Edin Pehlić

Personal information
- Full name: Edin Pehlić
- Date of birth: January 13, 1984 (age 42)
- Place of birth: Stolac, SR Bosnia and Herzegovina, SFR Yugoslavia
- Height: 1.86 m (6 ft 1 in)
- Position: Midfielder

Youth career
- 1998–2000: Krajina Cazin

Senior career*
- Years: Team / Apps / (Gls)
- 2000–2001: Igman Konjic / 15 / (6)
- 2001–2005: Sarajevo / 6 / (2)
- 2005–2010: FBK Kaunas / 116 / (60)
- 2008: → MTZ-RIPO Minsk (loan) / 10 / (2)
- 2011: Sarajevo / 7 / (3)
- 2012: Velež Mostar / 3 / (0)
- 2013–2015: Igman Konjic / 28 / (5)

International career^{‡}
- 2001-2002: Bosnia and Herzegovina U19 / 6 / (1)
- 2003–2006: Bosnia and Herzegovina U21 / 1 / (0)

= Edin Pehlić =

Bosnian-Herzegovinian footballer

Edin Pehlić (born January 13, 1984) is a Bosnian-Herzegovinian former footballer.

==Club career==
Pehlić has played for FK Sarajevo in the Premier League of Bosnia and Herzegovina and FBK Kaunas in the Lithuanian First Division.
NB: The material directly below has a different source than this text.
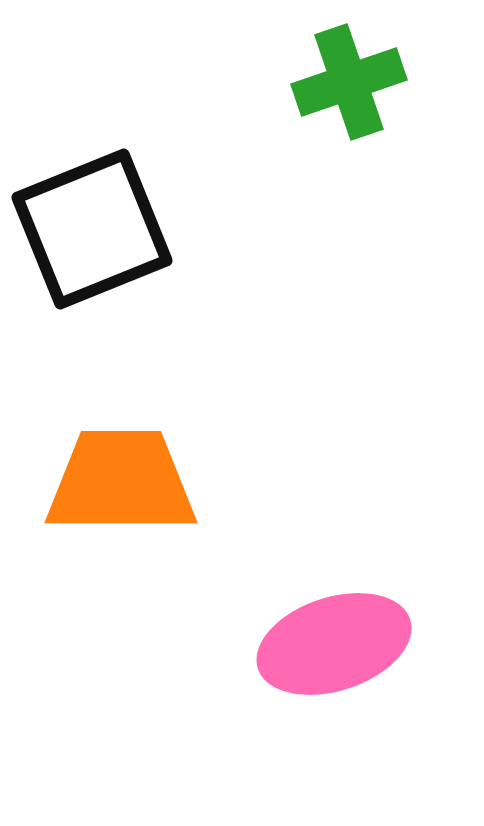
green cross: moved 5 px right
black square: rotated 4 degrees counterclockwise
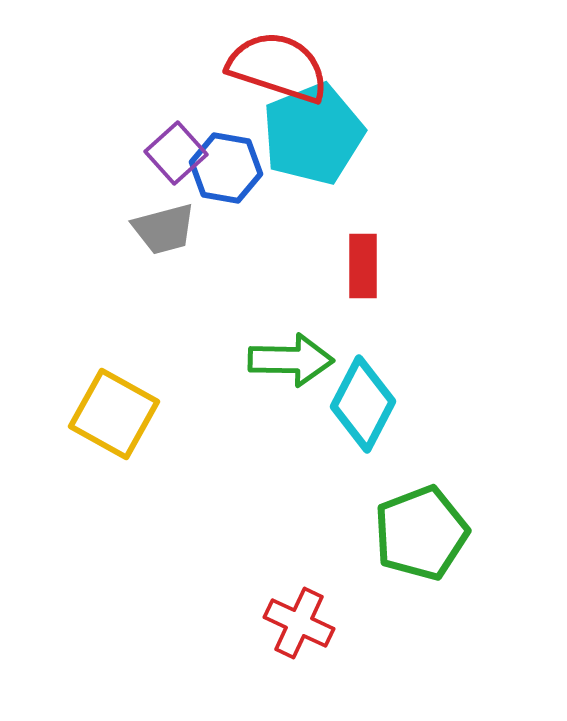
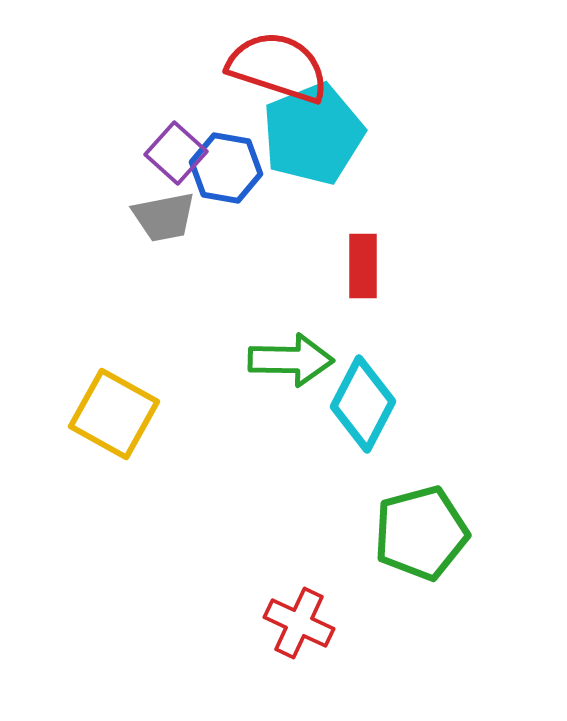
purple square: rotated 6 degrees counterclockwise
gray trapezoid: moved 12 px up; rotated 4 degrees clockwise
green pentagon: rotated 6 degrees clockwise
He joined in the spring of 2008 on loan to MTZ-RIPO Minsk of Belarus and returned in Winter 2009 to FBK Kaunas. On 6 January 2011 signed with his former club FK Sarajevo. After one year with Sarajevo, signed on 22 January 2012 for League rival Velez Mostar.

==Personal life==
Edin and his wife Aida have a son named Mak (born 2008).